En una comparación contemporánea y digital, la sentencia reflejaría una realidad virtual que puede ser parecida a la auténtica o una ficción como Matrix, con muchos parecidos razonables, pero, al fin y al cabo, fruto de la creación de un sujeto. Piénsese en un adagio judicial que refleja la cosmovisión legal del proceso, lo que no está en los autos, no está en el mundo, todo lo que está fuera de lo que tiene el juez ante sí es relevado a la condición de inexistente, aunque realmente sí haya ocurrido.

La instrucción de la causa es otro cantar. Si la sentencia tiene un riesgo de incertidumbre, la investigación tiene su hábitat natural en lo desconocido, en lo oculto. Eso hace que el juez instructor sea aún más impreciso, pues la duda es la materia sobre la que trabaja, los indicios, la hipótesis.

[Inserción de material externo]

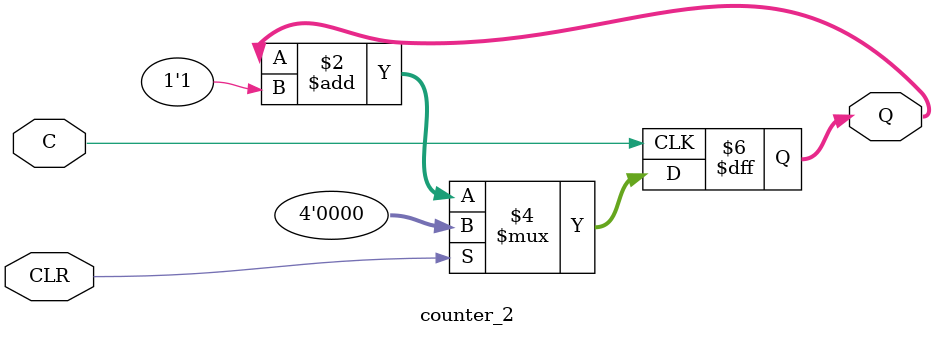
<source format=v>
`timescale 1ns / 1ps
module counter_2(input C, CLR, output reg [3:0] Q);
always @(posedge C)
begin
if (CLR)
Q <= 4'b0000;
else
Q <= Q + 1'b1;
end
endmodule

</source>
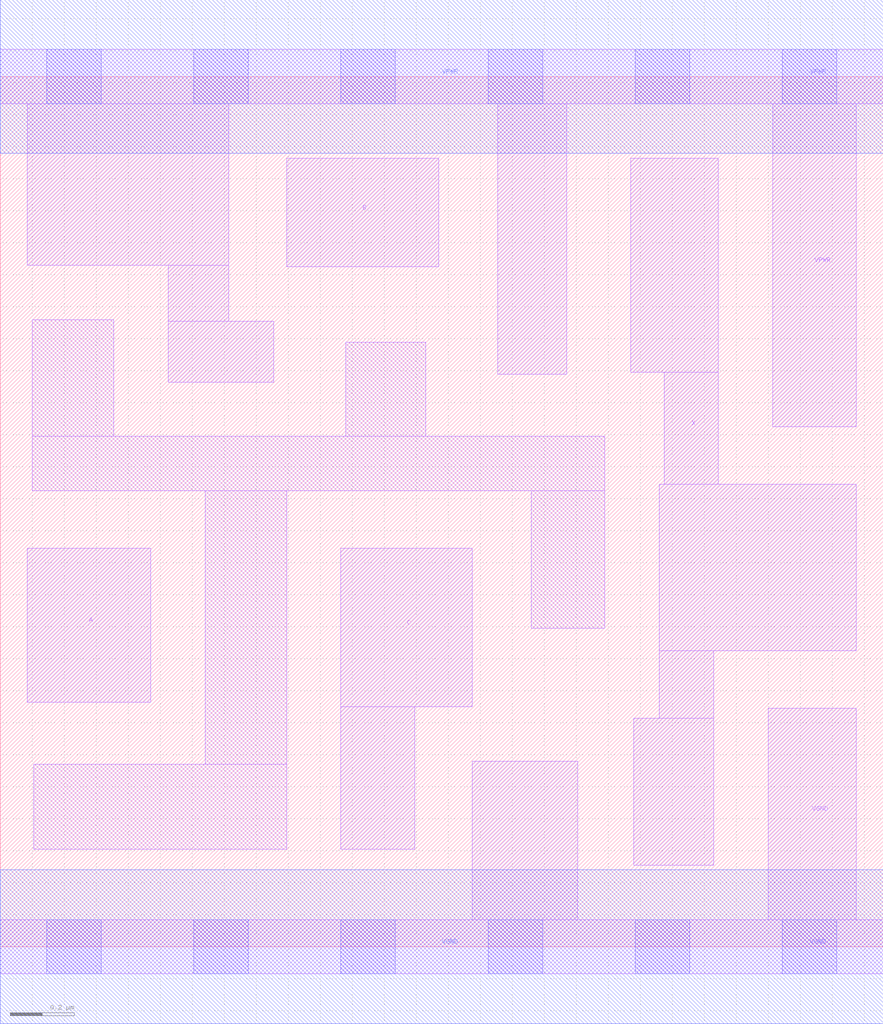
<source format=lef>
# Copyright 2020 The SkyWater PDK Authors
#
# Licensed under the Apache License, Version 2.0 (the "License");
# you may not use this file except in compliance with the License.
# You may obtain a copy of the License at
#
#     https://www.apache.org/licenses/LICENSE-2.0
#
# Unless required by applicable law or agreed to in writing, software
# distributed under the License is distributed on an "AS IS" BASIS,
# WITHOUT WARRANTIES OR CONDITIONS OF ANY KIND, either express or implied.
# See the License for the specific language governing permissions and
# limitations under the License.
#
# SPDX-License-Identifier: Apache-2.0

VERSION 5.7 ;
  NAMESCASESENSITIVE ON ;
  NOWIREEXTENSIONATPIN ON ;
  DIVIDERCHAR "/" ;
  BUSBITCHARS "[]" ;
UNITS
  DATABASE MICRONS 200 ;
END UNITS
MACRO sky130_fd_sc_hd__and3_2
  CLASS CORE ;
  SOURCE USER ;
  FOREIGN sky130_fd_sc_hd__and3_2 ;
  ORIGIN  0.000000  0.000000 ;
  SIZE  2.760000 BY  2.720000 ;
  SYMMETRY X Y R90 ;
  SITE unithd ;
  PIN A
    ANTENNAGATEAREA  0.126000 ;
    DIRECTION INPUT ;
    USE SIGNAL ;
    PORT
      LAYER li1 ;
        RECT 0.085000 0.765000 0.470000 1.245000 ;
    END
  END A
  PIN B
    ANTENNAGATEAREA  0.126000 ;
    DIRECTION INPUT ;
    USE SIGNAL ;
    PORT
      LAYER li1 ;
        RECT 0.895000 2.125000 1.370000 2.465000 ;
    END
  END B
  PIN C
    ANTENNAGATEAREA  0.126000 ;
    DIRECTION INPUT ;
    USE SIGNAL ;
    PORT
      LAYER li1 ;
        RECT 1.065000 0.305000 1.295000 0.750000 ;
        RECT 1.065000 0.750000 1.475000 1.245000 ;
    END
  END C
  PIN X
    ANTENNADIFFAREA  0.445500 ;
    DIRECTION OUTPUT ;
    USE SIGNAL ;
    PORT
      LAYER li1 ;
        RECT 1.970000 1.795000 2.245000 2.465000 ;
        RECT 1.980000 0.255000 2.230000 0.715000 ;
        RECT 2.060000 0.715000 2.230000 0.925000 ;
        RECT 2.060000 0.925000 2.675000 1.445000 ;
        RECT 2.075000 1.445000 2.245000 1.795000 ;
    END
  END X
  PIN VGND
    DIRECTION INOUT ;
    SHAPE ABUTMENT ;
    USE GROUND ;
    PORT
      LAYER li1 ;
        RECT 0.000000 -0.085000 2.760000 0.085000 ;
        RECT 1.475000  0.085000 1.805000 0.580000 ;
        RECT 2.400000  0.085000 2.675000 0.745000 ;
      LAYER mcon ;
        RECT 0.145000 -0.085000 0.315000 0.085000 ;
        RECT 0.605000 -0.085000 0.775000 0.085000 ;
        RECT 1.065000 -0.085000 1.235000 0.085000 ;
        RECT 1.525000 -0.085000 1.695000 0.085000 ;
        RECT 1.985000 -0.085000 2.155000 0.085000 ;
        RECT 2.445000 -0.085000 2.615000 0.085000 ;
      LAYER met1 ;
        RECT 0.000000 -0.240000 2.760000 0.240000 ;
    END
  END VGND
  PIN VPWR
    DIRECTION INOUT ;
    SHAPE ABUTMENT ;
    USE POWER ;
    PORT
      LAYER li1 ;
        RECT 0.000000 2.635000 2.760000 2.805000 ;
        RECT 0.085000 2.130000 0.715000 2.635000 ;
        RECT 0.525000 1.765000 0.855000 1.955000 ;
        RECT 0.525000 1.955000 0.715000 2.130000 ;
        RECT 1.555000 1.790000 1.770000 2.635000 ;
        RECT 2.415000 1.625000 2.675000 2.635000 ;
      LAYER mcon ;
        RECT 0.145000 2.635000 0.315000 2.805000 ;
        RECT 0.605000 2.635000 0.775000 2.805000 ;
        RECT 1.065000 2.635000 1.235000 2.805000 ;
        RECT 1.525000 2.635000 1.695000 2.805000 ;
        RECT 1.985000 2.635000 2.155000 2.805000 ;
        RECT 2.445000 2.635000 2.615000 2.805000 ;
      LAYER met1 ;
        RECT 0.000000 2.480000 2.760000 2.960000 ;
    END
  END VPWR
  OBS
    LAYER li1 ;
      RECT 0.100000 1.425000 1.890000 1.595000 ;
      RECT 0.100000 1.595000 0.355000 1.960000 ;
      RECT 0.105000 0.305000 0.895000 0.570000 ;
      RECT 0.640000 0.570000 0.895000 1.425000 ;
      RECT 1.080000 1.595000 1.330000 1.890000 ;
      RECT 1.660000 0.995000 1.890000 1.425000 ;
  END
END sky130_fd_sc_hd__and3_2
END LIBRARY

</source>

La epistemología de Gorgias se resume una frase: nada existe, si algo existiera no sería posible conocerlo, y si pudiera conocerse, no podría comunicarse. La del juez sentenciador es la idea de que sólo existe lo que ha tenido a la vista. La del instructor es un misterio por resolver sobre el que se ha de construir una hipótesis para que otro decida. Luego están los titulares de prensa o las lucubraciones políticas: Ábalos era el cerebro del caso Koldo o Sánchez no podía no saberlo. El último hito son las sospechas del instructor: cree que Pedro Saura quería contratar al hermano de Koldo; como Ábalos dijo que era su mano derecha, hay quien deduce que estaba al corriente de todo. Olvidamos que la recomendación evangélica de que la mano izquierda no sepa lo que hace la derecha es también norma básica del hampa. Pero estamos en la era cuántica, en la que todo es posible, porque el gato de Schröndriger encerrado en la caja puede estar vivo o muerto al mismo tiempo, incluso haber desaparecido. En realidad, nada sabremos mientras la caja no se abra. Y aunque la abramos, no podemos saber lo que pensó Pedro Saura.

En los orígenes del Derecho se recurría a una máxima: de internis, non iudicat praetor, que luego heredó el Derecho Canónico: no se puede juzgar lo que no está a la vista, el pensamiento no es punible. Pero a nuestros ojos interesados y partidistas, ya todo está juzgado: Ábalos es culpable y Pedro Sánchez, de rebote, también.

Que el instructor pueda relacionar a Pedro Saura con la trama ya empieza a ser un malabarismo jurídico, como el enjuiciamiento de la opinión pública. Si somos de un bando, tenemos el convencimiento de que Pedro Saura es culpable, pero si trata de la trama Gürtel, entonces Pedro Antonio Sánchez es un casto varón, aunque la resolución del caso se deba a una prescripción muy oportuna.

En tiempos de tribulación, hay pocas certidumbres: el olor de un buen vino y el amor que damos. Para alcanzarlas, hay que entrenar el olfato para distinguir la variedad de la uva o el tueste de la madera: y el amor, ¡ah, el amor! hay que demostrarlo cada día para que no se pierda como las lágrimas en la lluvia.